Sleeping Baby Trapped in a Hot Car
What do you do if you see a child trapped in a car on a hot day?
Feb. 2, 2009— -- Imagine walking down a busy street and suddenly hearing a cry coming from a parked car. When you look closer, you spot a baby in the backseat and notice that all the windows are closed. It's a hot summer day and the parents are nowhere to be found.
What do you do?
Tragically, every year almost 40 children die from hyperthermia after being left alone in a hot car. But many more kids are saved when strangers come to their rescue. ABC's "What Would You Do?" wanted to see what ordinary people would do if they came upon a baby left alone in the backseat on a hot summer day.

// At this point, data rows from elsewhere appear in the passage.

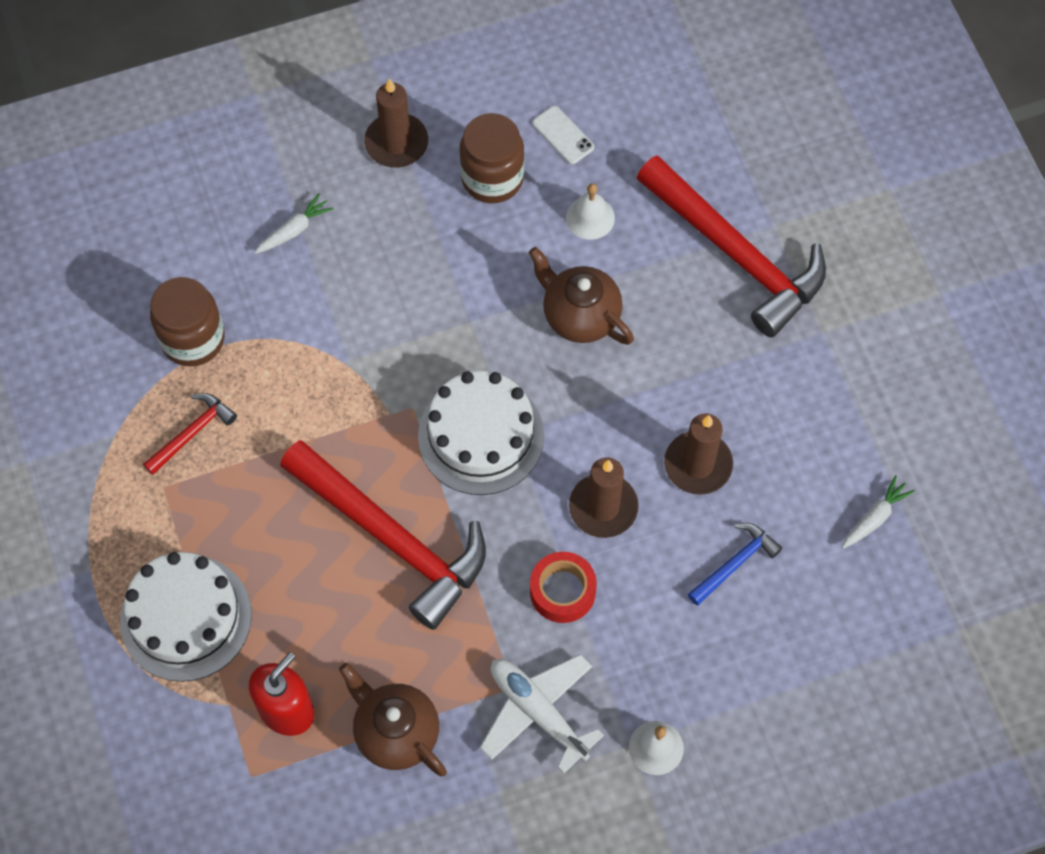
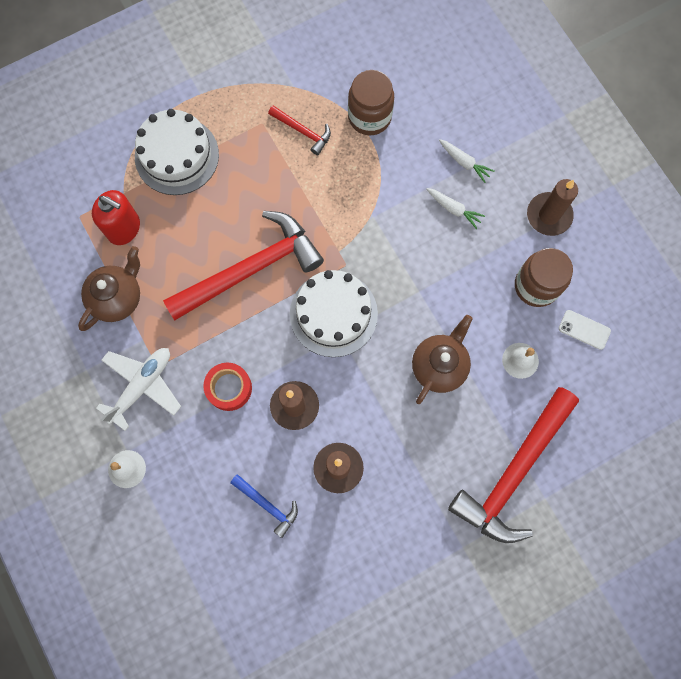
camera: 80 degrees right, 10 degrees up
(391, 537) = (250, 269): red hammer -> red hammer turned 150 degrees counterclockwise
(563, 135) = (584, 329): white phone -> white phone turned 75 degrees clockwise
(874, 517) = (319, 605): white carrot -> white carrot (453, 209)

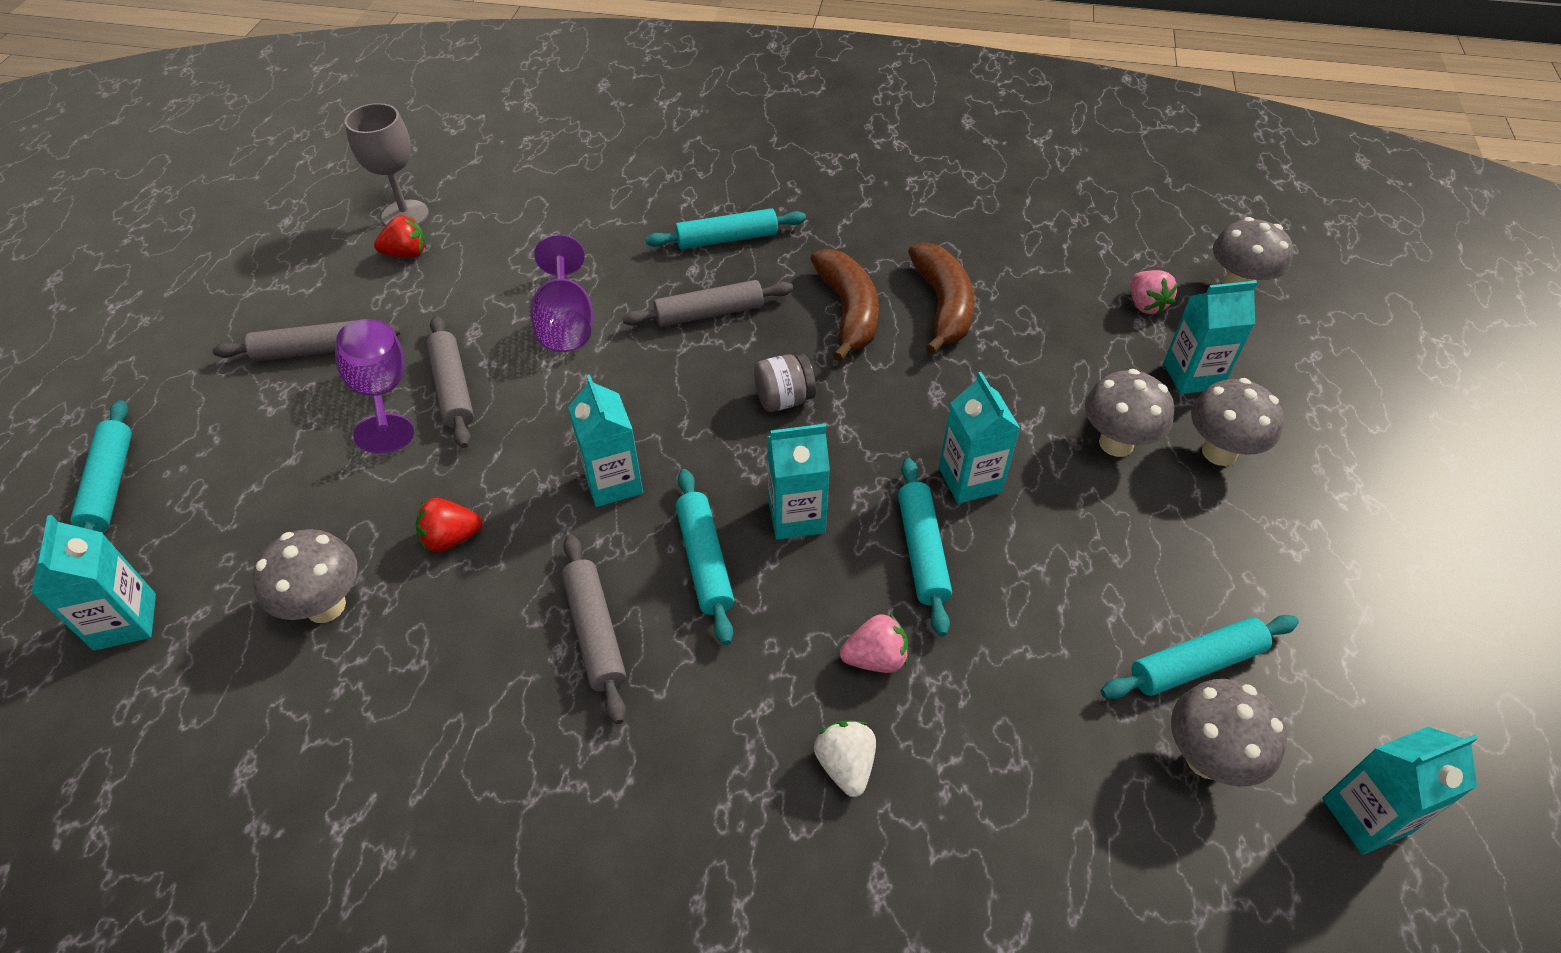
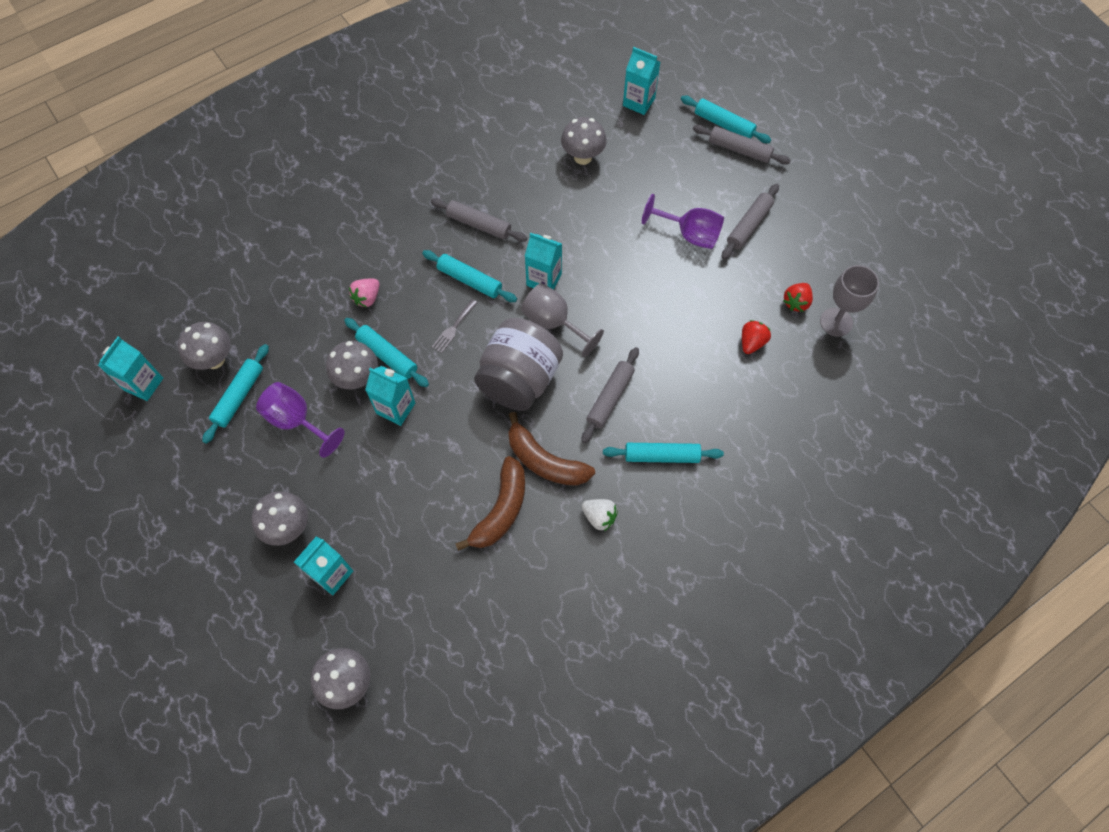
camera: 135 degrees right, 15 degrees up
(451, 538) = (574, 210): red strawberry -> red strawberry (752, 342)
(453, 389) = (665, 261): grey rolling pin -> grey rolling pin (739, 150)
(566, 323) = (667, 332): purple goblet -> purple goblet (297, 421)
(668, 425) = (554, 323): none -> grey goblet
(727, 239) = (662, 456): turquoise rolling pin -> turquoise rolling pin turned 60 degrees clockwise
(784, 399) = (519, 379): grey jar -> grey jar, size x2.19
(796, 516) = (453, 328): turquoise carton -> grey fork
(845, 765) = (345, 255): white strawberry -> white strawberry (599, 517)
(942, 306) = (501, 510): brown banana -> brown banana turned 105 degrees counterclockwise
(1116, 443) = (343, 489): grey mushroom -> grey mushroom (357, 378)
(1145, 305) = (391, 614): pink strawberry -> none

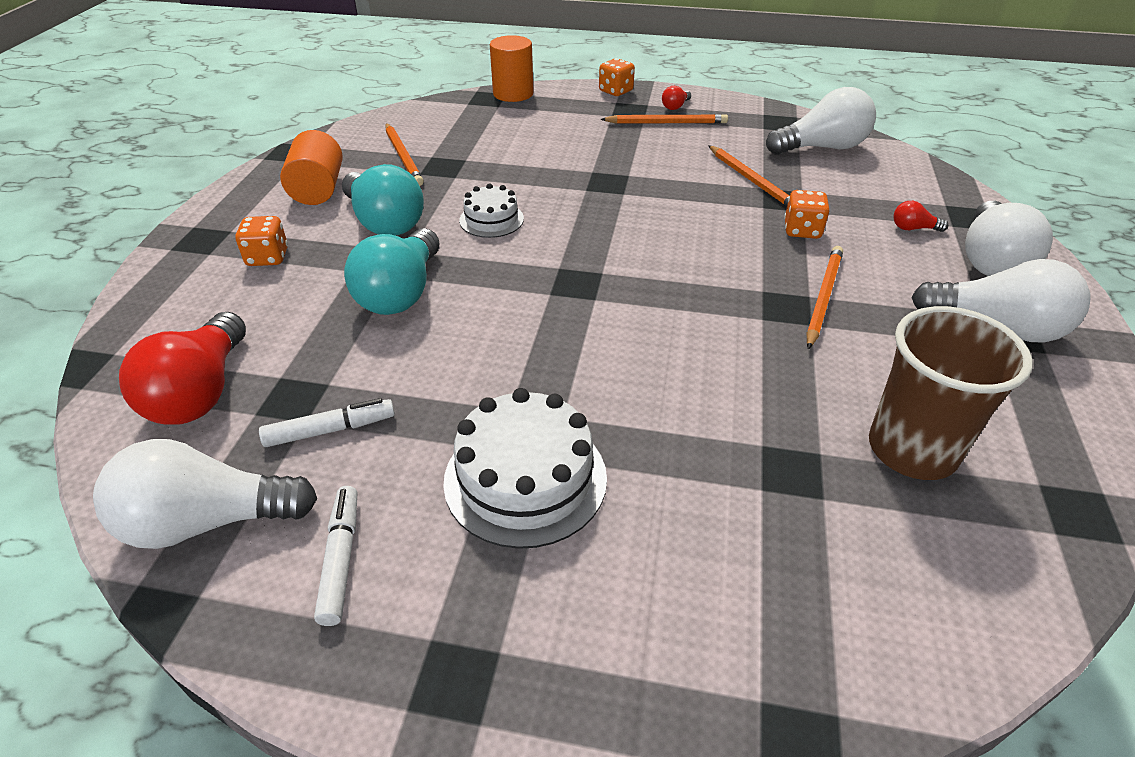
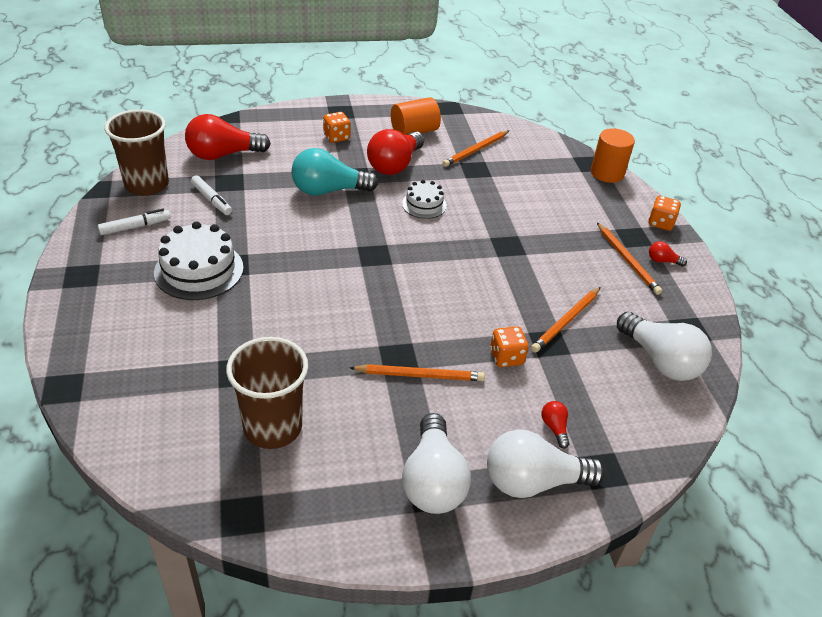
camera: 65 degrees right, 0 degrees up
(207, 521) = (147, 184): white light bulb -> brown cup
(384, 222) = (394, 165): turquoise light bulb -> red light bulb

For our ABC News experiment we parked a car on a busy suburban street for two days. Inside, we left a lifelike doll called a "reborn," made to look like a newborn infant. The doll's battery-operated breathing mechanism made it all the more convincing.
We hired an actress to play the baby's mother and, with the help of a dozen surveillance cameras, watched the action from a nearby building. Janette Fennell, president of Kids and Cars, a group that promotes car safety for children, watched as the footage unfolded.
What we learned both surprised and alarmed us.
Initially we left the baby in the car with the windows rolled up. To someone passing by, it looked as if the child were sleeping. We sat and waited for more than half an hour, but nobody seemed to notice the baby in the backseat. According to Fennell, almost 50 percent of kids who are left in cars by accident are usually forgotten by their caretakers while asleep. The only hope for these kids is if a stranger notices them inside. But during the first part of our experiment, nobody seemed to look inside our car, and the baby went unnoticed.
We decided it was time for our baby to attract some attention. We placed a small speaker in the front seat of the car, propped open the sunroof and played the sound of a newborn wailing as people passed by. We were surprised to see that many were still oblivious. People seemed too busy to notice, many listening to their iPods or using their cell phones. Meanwhile, our car was getting hotter and hotter.
Before the experiment, we installed a thermometer to measure the temperature inside our vehicle. Although the temperature outside didn't rise much above 80 degrees, our car heated up to almost 120 degrees.
"It doesn't have to be hot outside for a child to die in a car," said Jan Null, professor of Meteorology at San Francisco State University. "Last year a child died in a car when it was 66 degrees outside."